# GIVEN PASSAGE
►

Core sets of outcome measures include the domains of the illness under study considered crucial to assess in clinical trials. The OMERACT process will endorse core sets only when the following requirements are met: (1) the set includes the key domains of illness; (2) there is at least one validated assessment tool available for each domain; and (3) there is international consensus for adoption and application of the core set. Assessment tools are considered valid only if they have been demonstrated to fulfill the 3 levels of the OMERACT filter: truth, discrimination, and feasibility12.

This report reviews the domains of illness in AAV included in the OMERACT core set, describes the instruments validated to measure these domains, and presents the approved core set.

CORE SET DOMAIN: DISEASE ACTIVITY ASSESSMENT

Determining disease activity in vasculitis is complex because there is no single biomarker to evaluate the heterogeneous, multisystem nature of vasculitis. Disease activity encompasses remission (complete absence of disease activity), response (quantifiable improvement in disease activity), and relapse (increase in disease activity from a previous low or absent state), which are used as outcomes in clinical trials1,2,3,4,5. Remission, durable remission, and relapse are used as primary outcomes in many studies evaluating induction and maintenance therapy; thus, assessing disease activity is crucial to conducting clinical trials in vasculitis.

Currently Used Instruments to Evaluate Disease Activity in Vasculitis

Quantifying disease activity, measuring extent of involvement, and providing prognosis are all features of disease activity assessments. The Birmingham Vasculitis Activity Score (BVAS) and its revisions are by far the most widely accepted measures of disease activity and are able to fulfill all these functions. Alternative options for disease assessment exist but are not used for major clinical trials in vasculitis13,14,15. BVAS was developed by consensus expert opinion and clinical practice and comprises 59 individual items, in 9 organ systems16. Most items are based on history and clinical examination, but some require additional investigations. Positive findings are recorded only if attributed to active vasculitis.

◄

Continue the report on the OMERACT core set for vasculitis, starting after its final sentence.

# RAW DATA
►

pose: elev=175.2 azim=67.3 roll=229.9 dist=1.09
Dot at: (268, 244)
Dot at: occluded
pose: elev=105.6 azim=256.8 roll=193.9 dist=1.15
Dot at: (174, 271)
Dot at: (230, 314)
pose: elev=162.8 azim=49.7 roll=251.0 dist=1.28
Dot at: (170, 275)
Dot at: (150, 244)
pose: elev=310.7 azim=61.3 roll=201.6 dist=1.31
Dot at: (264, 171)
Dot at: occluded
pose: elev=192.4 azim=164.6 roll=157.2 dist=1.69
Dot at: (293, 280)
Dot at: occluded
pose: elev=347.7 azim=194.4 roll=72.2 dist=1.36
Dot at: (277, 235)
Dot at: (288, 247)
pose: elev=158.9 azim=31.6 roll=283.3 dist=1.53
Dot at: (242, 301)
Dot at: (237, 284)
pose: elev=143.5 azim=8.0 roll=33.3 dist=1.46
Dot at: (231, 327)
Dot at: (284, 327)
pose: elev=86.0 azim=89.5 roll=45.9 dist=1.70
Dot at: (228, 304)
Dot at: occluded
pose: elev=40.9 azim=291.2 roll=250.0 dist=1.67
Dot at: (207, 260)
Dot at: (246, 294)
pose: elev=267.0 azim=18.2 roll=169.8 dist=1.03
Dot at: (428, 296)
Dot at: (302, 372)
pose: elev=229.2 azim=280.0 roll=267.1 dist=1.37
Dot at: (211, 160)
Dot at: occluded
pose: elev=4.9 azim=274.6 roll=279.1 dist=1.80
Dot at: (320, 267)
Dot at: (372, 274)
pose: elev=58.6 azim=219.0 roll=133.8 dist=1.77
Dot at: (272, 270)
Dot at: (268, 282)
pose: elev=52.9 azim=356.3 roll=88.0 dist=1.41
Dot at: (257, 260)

◄

# RESULT
The BVAS for Wegener’s granulomatosis (BVAS/WG) is a modification of BVAS specifically designed for use in studies of granulomatosis with polyangiitis (Wegener’s). BVAS/WG was been validated for use and was the primary outcome measurement tool in 2 major multicenter trials of AAV4,7,17.

The most recent revision of BVAS is BVASv.3; changes were made by consensus expert opinion and included item reduction and simplification of the form. The weighting of items was unchanged. BVASv.3 was initially validated in 313 patients with either primary or secondary forms of vasculitis (excluding giant cell arteritis)18.

Summary of Validation of Instrument(s) for Domain as per Omeract Filter

Truth

BVAS was validated in 213 patients with vasculitis16 and subsequently modified (BVASv.2) and revalidated in multiple longitudinal studies. BVAS and BVASv.2 have been used in several clinical trials1,2,3,5,19.

BVAS/WG was found to be a valid, disease-specific activity index for granulomatosis with polyangiitis (Wegener’s). Tested in simulation exercises and in actual patients, BVAS/WG correlated well with the Physician’s Global Assessment, was sensitive to change, and had good inter- and intraobserver reliability. BVAS/WG has been used in the 2 largest clinical trials conducted to date for AAV [granulomatosis with polyangiitis (Wegener’s)]4,7.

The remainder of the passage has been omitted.